■ **ЧТО СДЕЛАТЬ**
Ответьте по отрывку о Ельцине:
(а) С кем из демократов, в частности, взаимодействовал Ельцин в 1989 году?
(б) Сколько «Ельциных» насчитывает автор с 1987 года?
(в) Какую долю голосов получил Ельцин на выборах 1989 года?

■ **ИСХОДНЫЙ ОТРЫВОК**
= = =

Шрифт:
Интервал:
Закладка:
Проблема с только что приведенной интерпретацией заключается в том, что такой подход сильно недооценивает Ельцина и игнорирует другую сторону его личности и его послужной список. Он намного сложнее, чем можно было бы предположить, если ограничиться простым перечислением его титанических сражений. Его коммунистическое воспитание привило ему определенную осторожность и прагматизм, которые сложились в противоречивый набор предпочтений, составляющих его личность. Его опыт взаимодействия с демократами в 1989 году, в частности с Сахаровым, дал ему более ясное представление о том, что именно он отстаивает, и это дополняло его понимание того, с чем он борется [Colton 1995, ch. 3]. Его созревание как личности включало рост терпимости к неоднозначности, которая часто сдерживала его авторитарные наклонности или противоречила им. Действительно, мы уже отмечали различные аспекты политической деятельности Ельцина, свидетельствующие о его благоразумии, прагматизме, терпимости к неоднозначности и сознательном избегании менталитета «борца»: его усилия по построению нации в России, позиция в отношении ближнего зарубежья и стремление развивать отношения России с Западом.
Более того, даже с учетом реальности персоналистических побуждений Ельцина в его титанической борьбе с оппонентами, не следует закрывать глаза на его способность выбирать разные стили поведения в зависимости от контекста, в котором он действовал, и от политической силы его оппонентов. Я насчитываю по крайней мере шесть «Ельциных» с 1987 года. Трое из них эгоцентричны и непреклонны; трое в разной степени договороспособны и интерактивны.
В первую группу входит Ельцин – грозный противник, метавший громы и молнии в Лигачева, Горбачева, путчистов, Верховный Совет и Чечню, когда его терпение иссякало или его отношения с ними достигали точки невозврата. Есть еще Ельцин – героический мобилизатор народа, получивший почти 90 % голосов на выборах 1989 года и стоявший на танке во время августовского путча 1991 года. Затем есть Ельцин – патриарх, относящийся к своим политическим иждивенцам как к своей большой семье, от которой он требует послушания и отпускает грехи тем, кто «согрешил», и рассматривающий Россию как свою вотчину, внутри которой он распределяет наказания и награды.

= = =

■ **ПОКАЗАННЫЕ ПУНКТЫ**
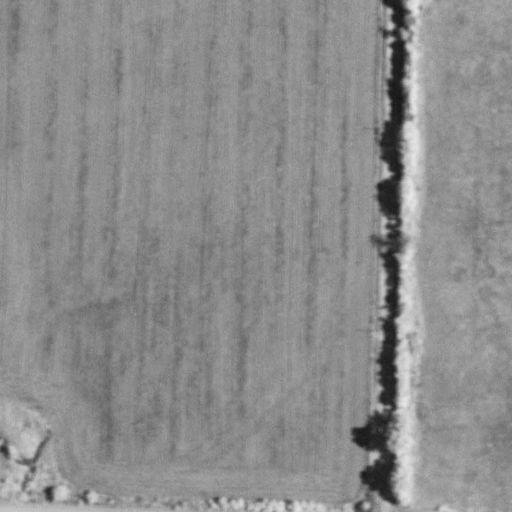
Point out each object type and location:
road: (390, 255)
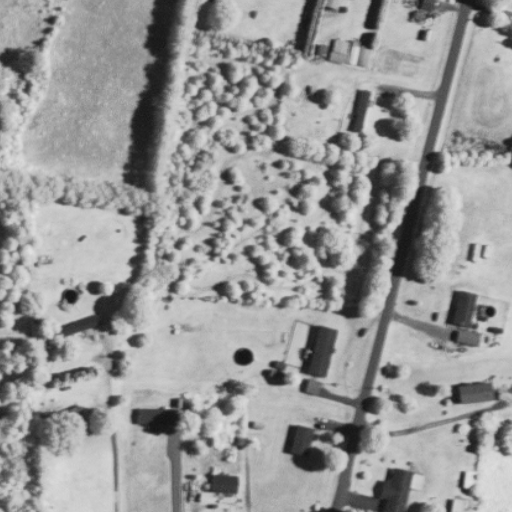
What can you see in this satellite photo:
building: (339, 48)
building: (359, 54)
building: (362, 111)
road: (401, 256)
building: (80, 326)
building: (323, 351)
building: (475, 393)
building: (65, 416)
building: (155, 417)
road: (438, 422)
road: (115, 428)
building: (303, 441)
road: (176, 473)
building: (469, 479)
building: (224, 483)
building: (399, 489)
building: (461, 505)
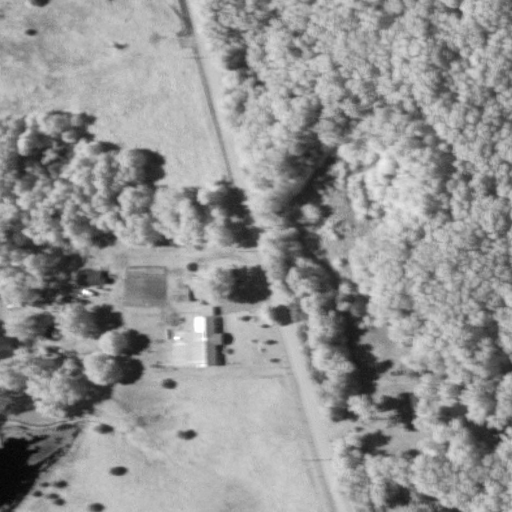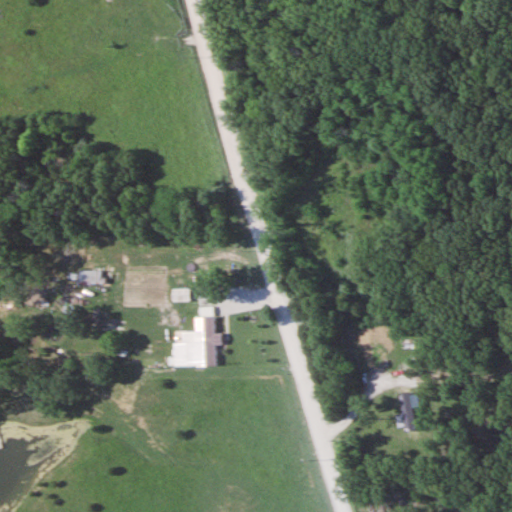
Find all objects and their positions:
road: (262, 256)
building: (208, 341)
building: (409, 415)
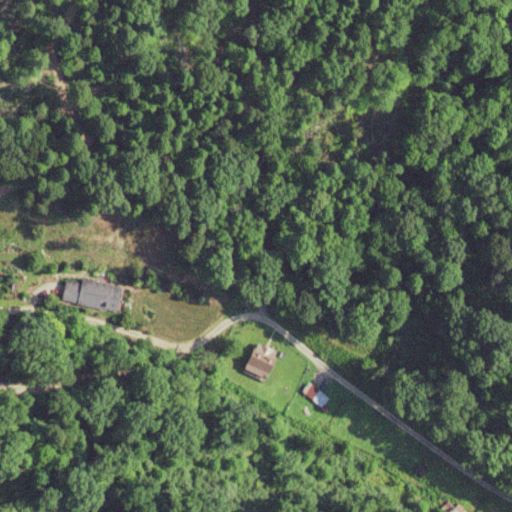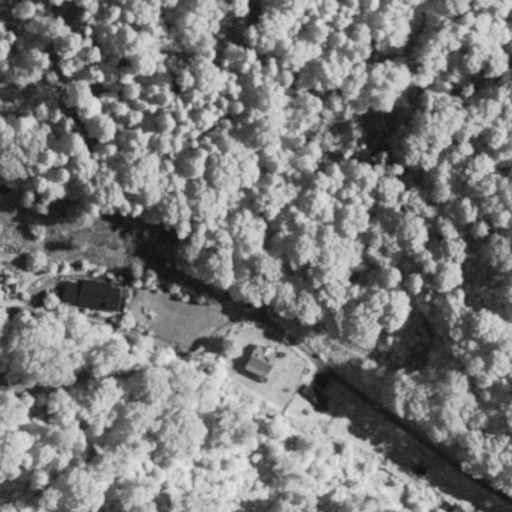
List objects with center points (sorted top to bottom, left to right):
building: (272, 279)
building: (100, 296)
road: (276, 328)
building: (259, 359)
building: (312, 395)
building: (445, 508)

= = =

■ **ОТВЕТ**
(а) С Сахаровым.
(б) По крайней мере шесть.
(в) Почти 90 %.